How I graduated from college debt free

Adam My Life, Personal Finance 13 Comments

People often ask me how I managed to get through college without any debt or parental assistance, so I thought I’d outline my process here. It’s not an option for everybody but it worked for me.

I don’t come from a well off family. I grew up in a household that depending on the year (my dad’s income was pretty variable as an entrepreneur) we ranged from lower middle to middle class. My senior year of high school, as my parents went through a divorce, we hit some pretty hard financial times in our house. Before I was aware of all the financial issues, I had applied to something like 8-10 colleges. Those included a few Ivy’s, several other super prestigious schools, a couple of upper tier regional schools, and my backups in Arkansas.

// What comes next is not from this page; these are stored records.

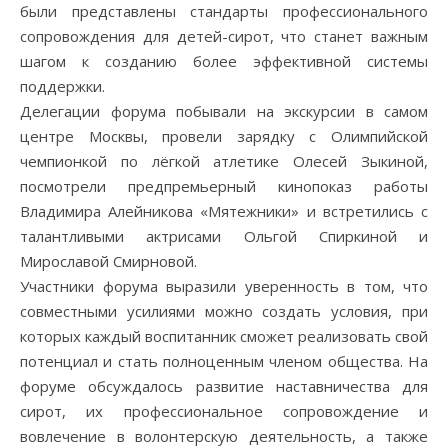
были представлены стандарты профессионального
сопровождения для детей-сирот, что станет важным
шагом к созданию более эффективной системы
поддержки.
Делегации форума побывали на экскурсии в самом
центре Москвы, провели зарядку с Олимпийской
чемпионкой по лёгкой атлетике Олесей Зыкиной,
посмотрели предпремьерный кинопоказ работы
Владимира Алейникова «Мятежники» и встретились с
талантливыми актрисами Ольгой Спиркиной и
Мирославой Смирновой.
Участники форума выразили уверенность в том, что
совместными усилиями можно создать условия, при
которых каждый воспитанник сможет реализовать свой
потенциал и стать полноценным членом общества. На
форуме обсуждалось развитие наставничества для
сирот, их профессиональное сопровождение и
вовлечение в волонтерскую деятельность, а также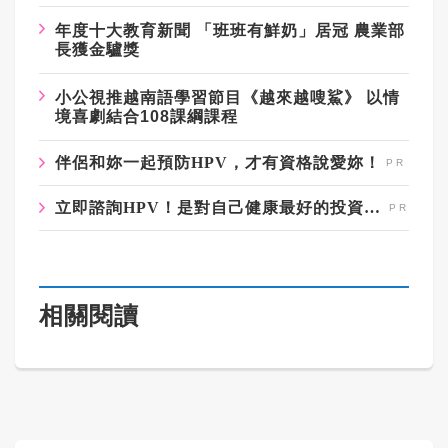
年度十大教育新聞 「班班有鮮奶」居冠 農業部
長獲金驢獎
小公視推越南語學習節目《越來越嗖鯊》 以情
境喜劇結合108課綱課程
伴侶和妳一起預防HPV，才有資格說愛妳！
立即諮詢HPV！是對自己健康最好的投資，把握現在不嫌晚！
相關閱讀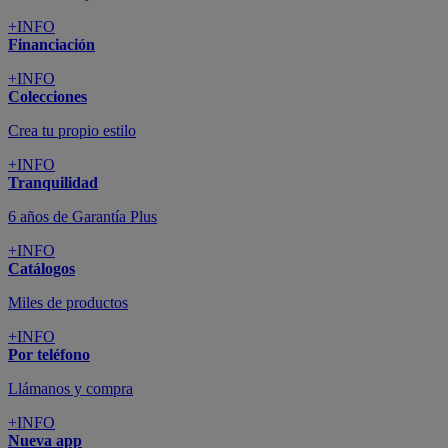
+INFO
Financiación
+INFO
Colecciones
Crea tu propio estilo
+INFO
Tranquilidad
6 años de Garantía Plus
+INFO
Catálogos
Miles de productos
+INFO
Por teléfono
Llámanos y compra
+INFO
Nueva app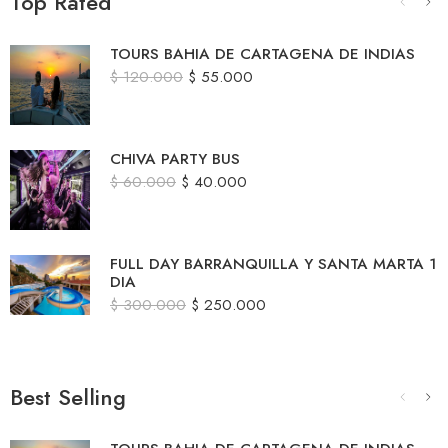
Top Rated
TOURS BAHIA DE CARTAGENA DE INDIAS
$
120.000
$
55.000
CHIVA PARTY BUS
$
60.000
$
40.000
FULL DAY BARRANQUILLA Y SANTA MARTA 1
DIA
$
300.000
$
250.000
Best Selling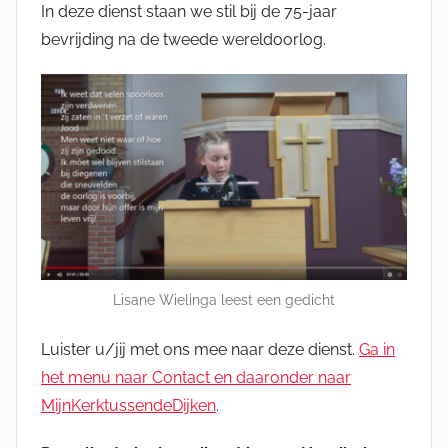
In deze dienst staan we stil bij de 75-jaar
o
bevrijding na de tweede wereldoorlog.
r
K
o
r
L
a
u
t
e
n
Lisane Wielinga leest een gedicht
b
a
Luister u/jij met ons mee naar deze dienst.
Ga in
g
het menu naar Contact en daaronder naar
MijnKerktussendeDijken
.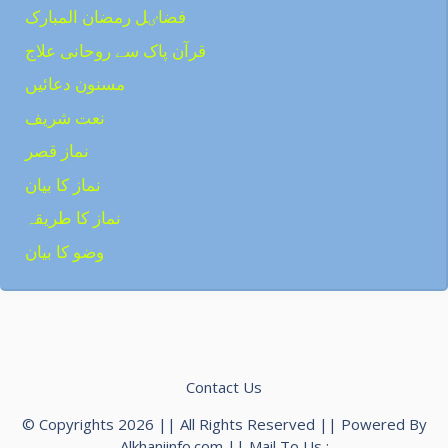
فضاٸل رمضان المبارک
قرآن پاک سے روحانی علاج
مسنون دعائیں
نعت شریف
نماز قصر
نماز کا بیان
نماز کا طریقہ
وضو کا بیان
Contact Us
© Copyrights 2026 || All Rights Reserved || Powered By
Alkhaniinfo.com || Mail To Us :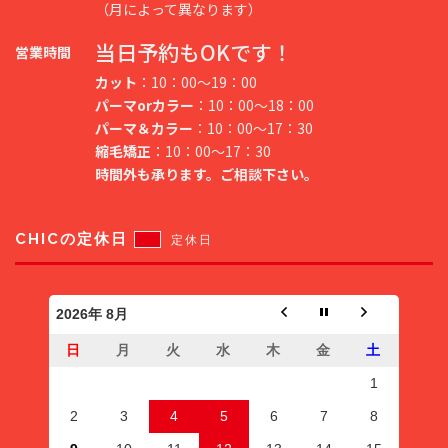
（月によって異なります）
当日予約もOKです！
営業時間
カット
：10：00～19：00
パーマorカラー
：10：00～18：00
パーマ＆カラー
：10：00～17：30
縮毛矯正
：10：00～17：30
時間外も承ります。ご相談下さい。
CHICの定休日
定休日
2026年 8月
日
月
火
水
木
金
土
1
2
3
4
5
6
7
8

I initially really had my heart set on going to a “prestigious” school on the east or west coast and hadn’t really put much thought as to cost. When I realized that I was pretty much on my own, I had to really change my mentality.

I’ve always been super driven, to the point of it being a bit too much, and academics were always something I excelled in. By my senior year I was rocking a 4.xx (something – i don’t remember what, 4.25 maybe), played varsity sports, and was in all the extracurriculars I could to boost my resume. My test scores (ACT /SAT) had always been pretty solid, so I had already put myself in a good position. Though if I could go back, I would have taken study prep much more seriously. 1-2 more points on the ACT, which was a very realistic goal with some practice, could have added thousands to my pockets annually and made my life much easier.
I didn’t have the same level of success as Ramit, but I basically had the same strategy. Apply for everything and those $500-1000 ones can add up to something substantial. Beyond just putting in the apps for both admittance and academic scholarships, I started scouring the web for any all scholarships I could find. I applied for scholarships from dozens of companies (thank you Walmart), any organization I could think of (Polish Americans, random right?) and a bunch of other random ones I can’t remember now. The internet was quite a bit younger in 2004, but I searched any and every website listing scholarships as well as looking through google. Back then there were also books you could buy at a Barnes and Noble full of scholarships. I talked with my counselor or scholarship ideas as well.

Most scholarship applications are surprisingly short and at most ask for an essay or two and a recommendation. Most will be pretty wide open to the topic, so if you write a couple of pretty killer ones you can just use the same files over and over. You also need to have a good relationship with at least two teachers who are willing to write stellar recommendation letters. APPLY APPLY APPLY. This is a battle that someone with a solid academic background can win by sheer brute force of applications.

So how did all those applications turn out? Well I got rejected from most of the schools, got in to a couple in the prestigious ones, regionals and of course my Arkansas backups. Unfortunately, I didn’t get much in the way of financial aid to my upper tier options. However, I did receive a full academic ride the Arkansas and an even better package to the University of Arkansas, Little Rock (UALR). I wasn’t really interested in UALR so that was tossed out. I debated long and hard about taking out student loans, but in the end I couldn’t bring myself to put myself in that much debt before I even got out of school. Watching my parents struggle left me with a real fear of debt so I decided not to be stupid and take the gift looking me in the face. That left me with Arkansas.

The scholarships I received were enough to cover my tuition and the bulk of my room and board. Add to that the numerous small wins I managed to wrack up and I had enough to cover all my bills, plus receive a check from the school for $1,000-2,000 to cover books and whatever else. I also managed to score a few extra ones over the next couple of years as well as figure out a couple of housing discounts that let me bump those checks up a bit more.

What I did Right

  1. Started early. In order for this strategy to work at all, you need to be in the top tier of students, both for GPA and test scores. I was diligent from 9-12 when your academic career matters.
  2. Applied to a variety of types of universities – 1. reach schools, middle level and backups.
  3. Applied to every scholarship I could find.
  4. Took the smart path and stayed away from the loans.

What I did Wrong

  1.  Applied to too many schools. I should have narrowed it to about 5-6. 10 is exhausting and unnecessary I think unless your really trying to get in to one of the most competitive schools in the country with very low admittance rates.
  2. I should have gotten much more professional vetting of my essays. I can recall one of them now and it’s a bit cringeworthy. I think I’d have ended up with a good bit more in scholarship had I consulted some adults with a lot of knowledge on the topic.
  3. I should have studied much more for the standardized tests. My score was better than pretty much anybody I knew so I got lazy. I made the mistake of comparing myself to the small pond around me and ignoring the larger pool. A single additional point on the ACT would have given me a guaranteed scholarship from the Arkansas government that would have added more than $10,000 in spending money to my 4 years and would have removed an enormous amount of stress from my life.

So that’s how I did it. I made it all 4 years of college with no student loans, some intermittent, but always paid off credit card debt, and zero help from the parents.

*I would like to note for transparency sake, that my grandparents and parents helped me pay for my first car and other basic necessities to move out on your own. I wasn’t completely on my own and realize I started in a better position than many.